Because a minor was involved in the crime the offender is often classified as a tier 3 offender and listed as most likely to re-offend even though there is no statistical linkage in saying that all offenses committed with minors will lead to other offenses. This tier classification makes the registry requirement a lifetime punishment, requiring re-registration every ninety days, a requirement that is similar to parole or probation, which has always been understood as an element of punishment.
Looking at age of consent in the United States adds a second layer of complication to these laws. In Hawaii and Idaho the age of consent is 14, in Colorado and Connecticut the age is 15, and in Arizona, California and Iowa it is 18. What is illegal to do in one state may be entirely legal in another state. The same thing is true of the punishment where some states may allow a four-year gap in age and only charge a misdemeanor crime, while another state might actually charge a fifteen-year-old boy for statutory rape for having sex with his seventeen-year-old girlfriend. He may be considered both the offender and the victim and end up as a tier three sex offender for life.
Age of consent has changed drastically over time as the general morals and attitudes of society changed. According to Stephen Robertson in his publication, “Age of Consent Laws“, in Children and Youth in History,
“An age of consent statute first appeared in secular law in 1275 in England as part of the rape law. The statute, Westminster 1, made it a misdemeanor to “ravish” a “maiden within age,” whether with or without her consent. The phrase “within age” was interpreted by jurist Sir Edward Coke as meaning the age of marriage, which at the time was 12 years of age.”
“A 1576 law making it a felony to “unlawfully and carnally know and abuse any woman child under the age of 10 years” was generally interpreted as creating more severe punishments when girls were under 10 years old while retaining the lesser punishment for acts with 10- and 11-year-old girls. Jurist Sir Matthew Hale argued that the age of consent applied to 10- and 11-year-old girls, but most of England’s North American colonies adopted the younger age. A small group of Italian and German states that introduced an age of consent in the 16th century also employed 12 years.”
A common approach now being used by states that do not want to have to make exceptions for Romeo & Juliet cases in their sex offender statutes is to raise their state age of consent.
The Federal government uses a standard of age 18 as the age of consent when prosecuting sex offender cases. This is primarily used to prosecute individuals for possession and/or distribution of child pornography. Any photo they find on a person’s computer where they believe the person is less than fully clothed and might be under that age of 18 can be prosecuted.
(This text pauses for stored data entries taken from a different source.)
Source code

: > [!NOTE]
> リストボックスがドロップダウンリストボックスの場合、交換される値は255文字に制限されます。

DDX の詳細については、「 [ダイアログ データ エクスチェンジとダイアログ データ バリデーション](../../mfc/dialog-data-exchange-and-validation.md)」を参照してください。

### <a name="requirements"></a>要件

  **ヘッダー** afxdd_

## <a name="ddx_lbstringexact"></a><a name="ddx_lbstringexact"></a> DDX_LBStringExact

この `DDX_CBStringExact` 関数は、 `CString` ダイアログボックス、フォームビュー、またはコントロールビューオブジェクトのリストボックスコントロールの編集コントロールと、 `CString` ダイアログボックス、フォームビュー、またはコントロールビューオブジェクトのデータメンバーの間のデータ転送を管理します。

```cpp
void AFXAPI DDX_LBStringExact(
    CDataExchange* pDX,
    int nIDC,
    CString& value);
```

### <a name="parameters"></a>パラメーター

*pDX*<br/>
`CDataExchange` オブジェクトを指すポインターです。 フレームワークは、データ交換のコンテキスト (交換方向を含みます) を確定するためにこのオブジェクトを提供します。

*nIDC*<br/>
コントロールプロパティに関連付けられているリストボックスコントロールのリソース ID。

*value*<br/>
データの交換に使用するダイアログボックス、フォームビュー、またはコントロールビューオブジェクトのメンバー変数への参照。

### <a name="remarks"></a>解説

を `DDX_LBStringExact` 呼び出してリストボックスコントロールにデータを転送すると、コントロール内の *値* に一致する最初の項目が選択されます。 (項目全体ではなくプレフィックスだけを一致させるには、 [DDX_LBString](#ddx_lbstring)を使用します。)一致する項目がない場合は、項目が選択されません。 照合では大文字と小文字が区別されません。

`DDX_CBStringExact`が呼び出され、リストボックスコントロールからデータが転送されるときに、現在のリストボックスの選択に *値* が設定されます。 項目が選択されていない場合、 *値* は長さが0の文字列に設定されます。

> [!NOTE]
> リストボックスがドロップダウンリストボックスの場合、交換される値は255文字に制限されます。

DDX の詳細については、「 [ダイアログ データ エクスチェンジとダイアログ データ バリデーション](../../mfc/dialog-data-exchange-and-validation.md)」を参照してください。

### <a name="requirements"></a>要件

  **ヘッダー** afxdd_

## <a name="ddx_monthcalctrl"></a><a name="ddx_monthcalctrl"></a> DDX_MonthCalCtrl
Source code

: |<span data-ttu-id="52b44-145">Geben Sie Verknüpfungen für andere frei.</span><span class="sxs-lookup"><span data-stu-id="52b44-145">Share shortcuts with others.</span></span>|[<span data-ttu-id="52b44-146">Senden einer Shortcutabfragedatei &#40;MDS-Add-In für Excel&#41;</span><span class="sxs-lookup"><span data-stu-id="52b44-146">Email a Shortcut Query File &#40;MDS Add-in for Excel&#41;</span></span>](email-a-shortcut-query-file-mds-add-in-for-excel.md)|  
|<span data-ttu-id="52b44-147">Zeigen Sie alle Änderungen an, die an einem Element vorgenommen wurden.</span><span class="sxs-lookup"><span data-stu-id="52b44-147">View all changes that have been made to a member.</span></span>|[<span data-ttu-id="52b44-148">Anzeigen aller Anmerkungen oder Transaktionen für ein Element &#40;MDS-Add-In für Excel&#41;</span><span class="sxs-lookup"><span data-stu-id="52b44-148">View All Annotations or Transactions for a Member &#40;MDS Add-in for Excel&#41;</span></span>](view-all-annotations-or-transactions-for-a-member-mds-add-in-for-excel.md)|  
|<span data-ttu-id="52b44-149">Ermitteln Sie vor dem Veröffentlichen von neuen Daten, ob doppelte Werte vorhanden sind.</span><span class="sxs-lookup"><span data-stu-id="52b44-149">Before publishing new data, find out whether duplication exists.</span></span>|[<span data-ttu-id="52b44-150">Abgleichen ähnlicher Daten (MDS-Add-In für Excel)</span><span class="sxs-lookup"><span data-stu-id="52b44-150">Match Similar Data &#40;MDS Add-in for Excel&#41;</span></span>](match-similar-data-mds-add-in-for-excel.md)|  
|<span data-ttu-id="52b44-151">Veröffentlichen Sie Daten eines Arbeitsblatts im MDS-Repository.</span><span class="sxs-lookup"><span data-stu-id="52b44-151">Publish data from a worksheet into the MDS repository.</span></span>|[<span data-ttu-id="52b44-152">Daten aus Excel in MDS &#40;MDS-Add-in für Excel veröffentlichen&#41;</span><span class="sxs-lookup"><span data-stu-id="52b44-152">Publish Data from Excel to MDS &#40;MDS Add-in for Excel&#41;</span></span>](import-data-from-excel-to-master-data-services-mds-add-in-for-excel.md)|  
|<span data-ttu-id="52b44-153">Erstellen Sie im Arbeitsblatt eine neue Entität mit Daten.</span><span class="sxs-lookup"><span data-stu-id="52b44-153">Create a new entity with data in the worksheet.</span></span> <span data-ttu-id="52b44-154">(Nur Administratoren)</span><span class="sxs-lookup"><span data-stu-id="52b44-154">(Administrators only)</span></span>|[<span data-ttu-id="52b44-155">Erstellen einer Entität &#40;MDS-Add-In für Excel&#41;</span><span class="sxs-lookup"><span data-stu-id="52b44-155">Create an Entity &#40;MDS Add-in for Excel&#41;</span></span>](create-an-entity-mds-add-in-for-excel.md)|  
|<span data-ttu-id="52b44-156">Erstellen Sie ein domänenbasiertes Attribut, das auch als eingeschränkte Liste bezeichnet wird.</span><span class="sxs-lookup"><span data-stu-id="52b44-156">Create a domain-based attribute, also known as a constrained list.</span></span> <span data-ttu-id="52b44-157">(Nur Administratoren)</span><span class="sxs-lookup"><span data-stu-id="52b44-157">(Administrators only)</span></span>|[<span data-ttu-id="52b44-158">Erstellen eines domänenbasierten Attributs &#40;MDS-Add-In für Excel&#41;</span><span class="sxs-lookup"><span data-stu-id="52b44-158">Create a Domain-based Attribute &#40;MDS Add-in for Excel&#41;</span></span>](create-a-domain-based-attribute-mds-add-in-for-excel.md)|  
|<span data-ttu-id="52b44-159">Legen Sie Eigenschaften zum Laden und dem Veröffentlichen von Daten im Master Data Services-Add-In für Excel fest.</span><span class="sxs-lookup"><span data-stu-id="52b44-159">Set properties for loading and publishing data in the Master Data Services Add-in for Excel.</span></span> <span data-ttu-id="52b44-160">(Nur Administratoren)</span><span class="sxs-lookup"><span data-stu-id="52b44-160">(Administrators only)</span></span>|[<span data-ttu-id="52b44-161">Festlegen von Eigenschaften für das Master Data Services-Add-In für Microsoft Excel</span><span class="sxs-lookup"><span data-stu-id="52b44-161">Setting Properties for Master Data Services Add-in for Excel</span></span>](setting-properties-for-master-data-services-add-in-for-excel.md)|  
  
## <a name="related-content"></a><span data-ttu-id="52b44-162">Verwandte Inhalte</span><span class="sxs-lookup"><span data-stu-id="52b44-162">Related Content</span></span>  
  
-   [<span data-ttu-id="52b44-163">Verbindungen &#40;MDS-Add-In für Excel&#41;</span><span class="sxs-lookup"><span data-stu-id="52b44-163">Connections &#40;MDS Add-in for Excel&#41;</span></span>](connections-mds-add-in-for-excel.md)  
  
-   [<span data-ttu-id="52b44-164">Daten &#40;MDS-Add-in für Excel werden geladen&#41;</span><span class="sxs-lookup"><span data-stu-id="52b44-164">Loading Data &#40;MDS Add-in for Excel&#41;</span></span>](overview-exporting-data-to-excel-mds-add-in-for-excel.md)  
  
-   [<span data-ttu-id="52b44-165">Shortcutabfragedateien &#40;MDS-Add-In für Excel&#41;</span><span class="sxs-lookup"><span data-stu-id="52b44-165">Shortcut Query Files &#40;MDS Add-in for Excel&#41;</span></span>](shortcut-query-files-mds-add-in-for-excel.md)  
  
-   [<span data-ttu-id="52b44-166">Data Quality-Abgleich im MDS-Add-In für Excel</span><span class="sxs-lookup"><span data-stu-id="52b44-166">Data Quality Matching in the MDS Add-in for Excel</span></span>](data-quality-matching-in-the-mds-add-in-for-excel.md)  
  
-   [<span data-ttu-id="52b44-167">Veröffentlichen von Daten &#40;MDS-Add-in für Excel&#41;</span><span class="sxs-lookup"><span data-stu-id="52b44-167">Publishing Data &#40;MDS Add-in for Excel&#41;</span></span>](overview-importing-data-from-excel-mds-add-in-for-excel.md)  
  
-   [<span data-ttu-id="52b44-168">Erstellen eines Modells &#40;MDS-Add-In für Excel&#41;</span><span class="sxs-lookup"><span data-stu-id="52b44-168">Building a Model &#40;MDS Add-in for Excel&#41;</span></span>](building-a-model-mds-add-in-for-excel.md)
These laws have led to federal cases across our nation of kids still in high school being convicted for sending sexually explicit photos of their partners from one cell phone to another. Federal cases also include anyone caught crossing a state line to meet someone they believe is under the age of 18. Even if the state they entered uses a lower age of consent, they can still be arrested and prosecuted by the Federal governments laws.
So my question is, if a state is attempting to raise their age of consent or when our federal government uses age 18 as the age of consent, are they attempting to punish young people for being sexual or having sex prior to turning 18.
Now don’t think that I am in favor of children having sex, I am not. My personal faith leads me to believe that sex is God’s personal marriage gift and should be shared only within the bonds of marriage. Yet, it also seems it would make much more sense to make the age of consent consistent at 16 in all states rather than to have most states raise the age to 18. Do we really want to increase the number of people added to the sex offender registry by putting more young people, most who are children themselves, onto the Sex Offender Registry for life?